**原文内容**:
——

典型的transformation和action

Spark 之 RDD

val nums = sc.parallelize(1 to 10) //根据集合创建RDD

map适用于

Spark 之 RDD

package com.zhouls.spark.cores

import org.apache.spark.{SparkConf, SparkContext}

/**
  * Created by Administrator on 2016/9/27.
  */
object Transformations {
  def main(args: Array[String]) {
    val conf = new SparkConf().setAppName("Transformations").setMaster("local")
    val sc = new SparkContext(conf)
    val nums = sc.parallelize(1 to 10) //根据集合创建RDD
    val mapped = nums.map(item => 2 + item)
    mapped.collect.foreach(println)
  }
}

map源码

Spark 之 RDD

/**
 * Return a new RDD by applying a function to all elements of this RDD.
 */
def map[U: ClassTag](f: T => U): RDD[U] = withScope {
  val cleanF = sc.clean(f)
  new MapPartitionsRDD[U, T](this, (context, pid, iter) => iter.map(cleanF))
}

filter适用于

Spark 之 RDD

package com.zhouls.spark.cores

import org.apache.spark.{SparkConf, SparkContext}

/**
  * Created by Administrator on 2016/9/27.
  */
object Transformations {
  def main(args: Array[String]) {
    val conf = new SparkConf().setAppName("Transformations").setMaster("local")
    val sc = new SparkContext(conf)
    val nums = sc.parallelize(1 to 10) //根据集合创建RDD
    val mapped = nums.map(item => 2 + item)
    val filtered = nums.filter(item => item%2 == 0)
    filtered.collect.foreach(println)
  }
}

filter源码

Spark 之 RDD

/**
 * Return a new RDD containing only the elements that satisfy a predicate.
 */
def filter(f: T => Boolean): RDD[T] = withScope {
  val cleanF = sc.clean(f)
  new MapPartitionsRDD[T, T](
    this,
    (context, pid, iter) => iter.filter(cleanF),
    preservesPartitioning = true)
}

flatMap适用于

Spark 之 RDD

package com.zhouls.spark.cores

import org.apache.spark.{SparkConf, SparkContext}

/**
  * Created by Administrator on 2016/9/27.

——

**数据记录**:
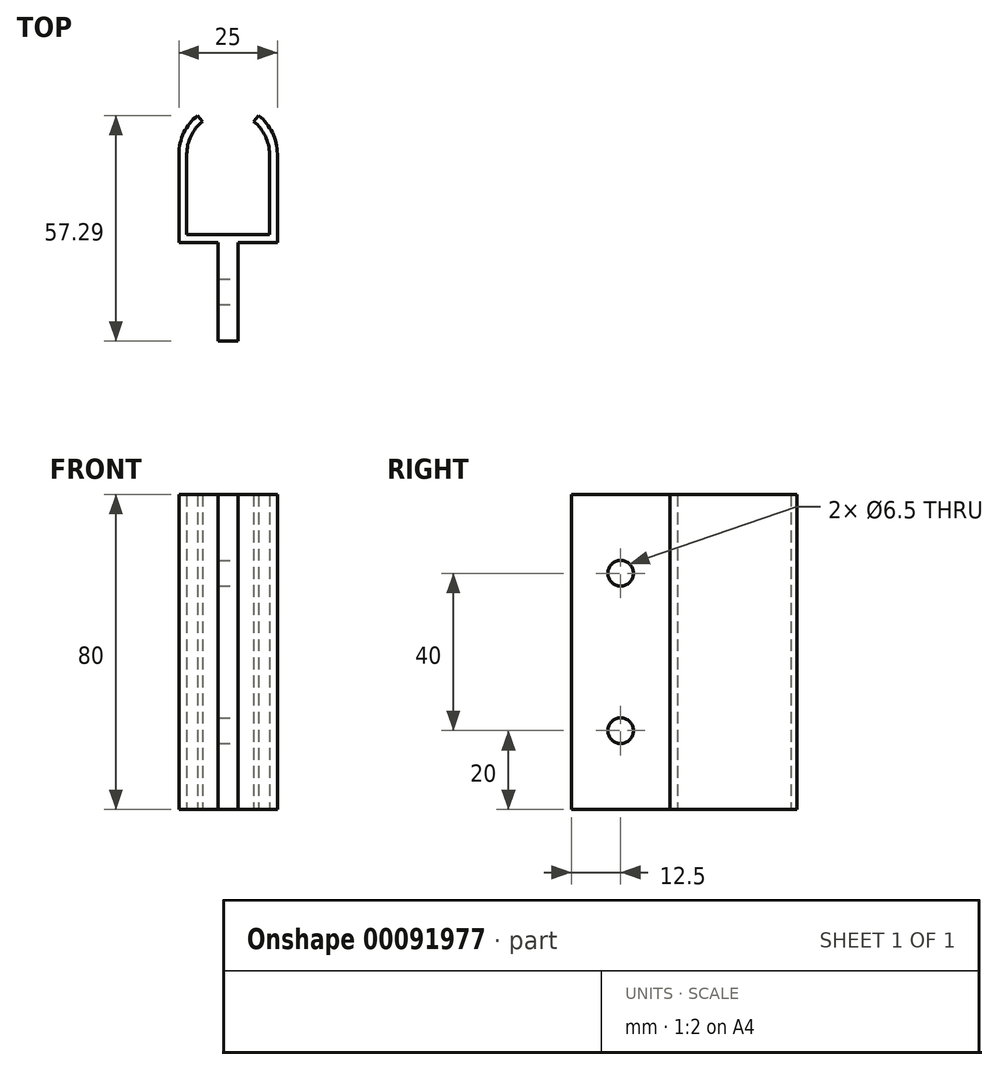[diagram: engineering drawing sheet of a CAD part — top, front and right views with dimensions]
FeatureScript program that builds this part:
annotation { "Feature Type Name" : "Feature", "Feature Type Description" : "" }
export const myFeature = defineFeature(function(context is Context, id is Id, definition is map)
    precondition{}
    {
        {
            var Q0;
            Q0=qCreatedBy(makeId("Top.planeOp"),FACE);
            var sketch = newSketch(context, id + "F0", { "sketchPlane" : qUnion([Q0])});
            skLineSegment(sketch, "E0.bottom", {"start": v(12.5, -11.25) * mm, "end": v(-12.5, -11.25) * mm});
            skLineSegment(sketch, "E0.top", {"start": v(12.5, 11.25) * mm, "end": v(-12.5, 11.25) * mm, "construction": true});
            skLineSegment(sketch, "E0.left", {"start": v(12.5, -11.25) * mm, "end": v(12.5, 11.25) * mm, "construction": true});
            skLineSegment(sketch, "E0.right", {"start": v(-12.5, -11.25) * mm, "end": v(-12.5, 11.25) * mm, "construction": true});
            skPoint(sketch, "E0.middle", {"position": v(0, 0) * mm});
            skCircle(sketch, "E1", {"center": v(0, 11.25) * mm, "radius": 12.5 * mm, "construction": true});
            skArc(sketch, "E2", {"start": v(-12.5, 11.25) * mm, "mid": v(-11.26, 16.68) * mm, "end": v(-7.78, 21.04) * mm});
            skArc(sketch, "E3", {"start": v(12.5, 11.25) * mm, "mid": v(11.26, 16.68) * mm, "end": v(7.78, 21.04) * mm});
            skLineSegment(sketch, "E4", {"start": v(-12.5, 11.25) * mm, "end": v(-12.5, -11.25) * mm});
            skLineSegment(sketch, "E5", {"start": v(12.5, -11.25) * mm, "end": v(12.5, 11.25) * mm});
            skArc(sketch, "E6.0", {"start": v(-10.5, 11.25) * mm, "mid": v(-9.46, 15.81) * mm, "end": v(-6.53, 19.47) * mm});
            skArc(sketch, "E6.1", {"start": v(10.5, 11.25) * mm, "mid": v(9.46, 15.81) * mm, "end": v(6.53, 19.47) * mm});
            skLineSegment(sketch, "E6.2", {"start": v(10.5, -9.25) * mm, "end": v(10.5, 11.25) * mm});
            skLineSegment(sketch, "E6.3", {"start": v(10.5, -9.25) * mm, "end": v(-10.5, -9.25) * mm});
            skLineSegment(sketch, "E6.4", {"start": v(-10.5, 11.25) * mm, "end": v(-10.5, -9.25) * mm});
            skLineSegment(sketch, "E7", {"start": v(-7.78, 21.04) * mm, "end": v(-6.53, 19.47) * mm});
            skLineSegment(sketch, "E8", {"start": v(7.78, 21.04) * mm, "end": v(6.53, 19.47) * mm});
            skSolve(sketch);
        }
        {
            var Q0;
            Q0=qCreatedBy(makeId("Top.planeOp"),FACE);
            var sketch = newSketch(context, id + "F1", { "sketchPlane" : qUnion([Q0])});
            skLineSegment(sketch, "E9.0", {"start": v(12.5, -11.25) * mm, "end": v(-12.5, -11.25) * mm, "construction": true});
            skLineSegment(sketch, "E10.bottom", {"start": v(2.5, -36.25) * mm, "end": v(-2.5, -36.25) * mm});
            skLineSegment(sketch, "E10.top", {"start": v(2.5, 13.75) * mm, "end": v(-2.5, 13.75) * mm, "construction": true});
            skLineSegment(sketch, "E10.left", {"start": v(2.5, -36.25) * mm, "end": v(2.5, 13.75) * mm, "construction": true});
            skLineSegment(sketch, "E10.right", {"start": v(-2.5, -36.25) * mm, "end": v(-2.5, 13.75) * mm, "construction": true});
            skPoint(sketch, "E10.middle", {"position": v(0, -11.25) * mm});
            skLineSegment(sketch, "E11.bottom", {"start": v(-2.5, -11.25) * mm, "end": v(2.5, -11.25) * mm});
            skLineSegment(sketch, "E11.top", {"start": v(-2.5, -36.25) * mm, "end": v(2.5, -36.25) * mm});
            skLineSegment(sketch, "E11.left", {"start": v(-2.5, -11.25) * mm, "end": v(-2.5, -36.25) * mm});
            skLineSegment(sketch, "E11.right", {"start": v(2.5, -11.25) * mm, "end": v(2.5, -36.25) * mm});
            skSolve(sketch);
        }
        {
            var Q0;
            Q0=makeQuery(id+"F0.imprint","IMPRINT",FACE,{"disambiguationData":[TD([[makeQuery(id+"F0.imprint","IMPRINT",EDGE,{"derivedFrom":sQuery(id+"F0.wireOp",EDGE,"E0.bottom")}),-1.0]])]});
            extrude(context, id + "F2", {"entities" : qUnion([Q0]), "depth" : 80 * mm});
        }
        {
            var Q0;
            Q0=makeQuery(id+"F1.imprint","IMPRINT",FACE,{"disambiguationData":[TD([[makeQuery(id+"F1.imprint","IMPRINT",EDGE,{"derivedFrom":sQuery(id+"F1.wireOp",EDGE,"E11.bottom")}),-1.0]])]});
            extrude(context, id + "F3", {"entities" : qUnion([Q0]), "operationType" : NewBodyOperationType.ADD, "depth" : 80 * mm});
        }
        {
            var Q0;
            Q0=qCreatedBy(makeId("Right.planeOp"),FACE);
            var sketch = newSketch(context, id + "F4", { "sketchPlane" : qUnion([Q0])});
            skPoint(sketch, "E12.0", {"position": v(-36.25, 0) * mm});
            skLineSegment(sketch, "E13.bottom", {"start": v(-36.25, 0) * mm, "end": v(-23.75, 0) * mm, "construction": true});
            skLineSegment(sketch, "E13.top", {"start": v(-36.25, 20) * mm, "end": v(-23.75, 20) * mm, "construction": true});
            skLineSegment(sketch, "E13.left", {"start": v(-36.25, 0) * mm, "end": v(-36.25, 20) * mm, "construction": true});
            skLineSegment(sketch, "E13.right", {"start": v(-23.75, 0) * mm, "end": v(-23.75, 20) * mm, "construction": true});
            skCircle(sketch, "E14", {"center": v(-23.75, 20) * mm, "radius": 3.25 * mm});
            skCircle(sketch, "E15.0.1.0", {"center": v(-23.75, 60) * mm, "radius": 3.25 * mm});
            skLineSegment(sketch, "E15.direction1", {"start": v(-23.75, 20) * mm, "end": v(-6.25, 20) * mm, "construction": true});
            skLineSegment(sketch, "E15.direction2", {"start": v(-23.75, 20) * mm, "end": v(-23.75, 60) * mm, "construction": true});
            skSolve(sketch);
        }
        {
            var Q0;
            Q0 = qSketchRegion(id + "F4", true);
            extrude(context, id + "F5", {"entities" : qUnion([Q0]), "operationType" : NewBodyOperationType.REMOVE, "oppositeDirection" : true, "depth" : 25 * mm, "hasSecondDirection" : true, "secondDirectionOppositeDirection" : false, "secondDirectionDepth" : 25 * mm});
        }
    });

——

**任务要求**:
1. 在关于 Spark RDD 的文本中，找出含有“val filtered = nums.filter(item => item%2 == 0)”的那段程序，列出其 main 方法里用 val 定义的全部变量名。
2. 从关于 Spark RDD 的文本的最后一行之后接着往下写。

**参考答案**:
1. conf、sc、nums、mapped、filtered

2.
  */
object Transformations {
  def main(args: Array[String]) {
    val conf = new SparkConf().setAppName("Transformations").setMaster("local")
    val sc = new SparkContext(conf)

    val nums = sc.parallelize(1 to 10) //根据集合创建RDD

    val mapped = nums.map(item => 2 + item)
//    mapped.collect.foreach(println)

    val filtered = nums.filter(item => item%2 == 0)
//    filtered.collect.foreach(println)

    val bigData = Array("Scala Spark","Java Hadoop","Java Tachyon")
    val bigDataString = sc.parallelize(bigData)
    val words = bigDataString.flatMap(line => line.split(" "))
    words.collect.foreach(println)
    sc.stop()
  }
}

Spark 之 RDD


flatMap源码

Spark 之 RDD

/**
 *  Return a new RDD by first applying a function to all elements of this
 *  RDD, and then flattening the results.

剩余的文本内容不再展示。